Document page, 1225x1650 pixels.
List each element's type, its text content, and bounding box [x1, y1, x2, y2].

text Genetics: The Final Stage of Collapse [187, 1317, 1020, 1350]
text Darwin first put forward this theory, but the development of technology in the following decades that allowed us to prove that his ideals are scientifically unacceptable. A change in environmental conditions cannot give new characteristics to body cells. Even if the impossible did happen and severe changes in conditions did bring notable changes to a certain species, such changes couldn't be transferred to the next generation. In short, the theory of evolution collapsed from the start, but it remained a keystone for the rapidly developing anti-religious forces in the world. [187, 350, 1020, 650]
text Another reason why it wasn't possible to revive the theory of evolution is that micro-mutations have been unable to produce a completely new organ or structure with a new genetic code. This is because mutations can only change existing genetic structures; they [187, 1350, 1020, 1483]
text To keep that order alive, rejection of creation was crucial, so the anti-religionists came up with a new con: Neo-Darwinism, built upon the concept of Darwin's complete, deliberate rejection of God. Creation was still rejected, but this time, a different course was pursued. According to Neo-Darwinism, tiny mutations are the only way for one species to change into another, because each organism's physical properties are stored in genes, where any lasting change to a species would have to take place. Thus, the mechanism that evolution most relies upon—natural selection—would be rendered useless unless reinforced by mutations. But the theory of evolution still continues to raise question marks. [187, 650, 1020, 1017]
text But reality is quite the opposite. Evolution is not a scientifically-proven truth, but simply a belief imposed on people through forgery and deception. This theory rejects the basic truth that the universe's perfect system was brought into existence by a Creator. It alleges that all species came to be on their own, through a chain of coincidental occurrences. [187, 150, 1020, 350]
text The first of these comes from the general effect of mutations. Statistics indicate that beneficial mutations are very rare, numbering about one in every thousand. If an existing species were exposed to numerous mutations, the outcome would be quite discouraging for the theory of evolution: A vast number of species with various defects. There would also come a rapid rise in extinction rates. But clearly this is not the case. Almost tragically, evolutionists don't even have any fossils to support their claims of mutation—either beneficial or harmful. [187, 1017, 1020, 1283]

================

## Task goal
Copy every line of the data that carries the word "each".

## Solution below
List each element's type, its text content, and bounding box [x1, y1, x2, y2].
text To keep that order alive, rejection of creation was crucial, so the anti-religionists came up with a new con: Neo-Darwinism, built upon the concept of Darwin's complete, deliberate rejection of God. Creation was still rejected, but this time, a different course was pursued. According to Neo-Darwinism, tiny mutations are the only way for one species to change into another, because each organism's physical properties are stored in genes, where any lasting change to a species would have to take place. Thus, the mechanism that evolution most relies upon—natural selection—would be rendered useless unless reinforced by mutations. But the theory of evolution still continues to raise question marks. [187, 650, 1020, 1017]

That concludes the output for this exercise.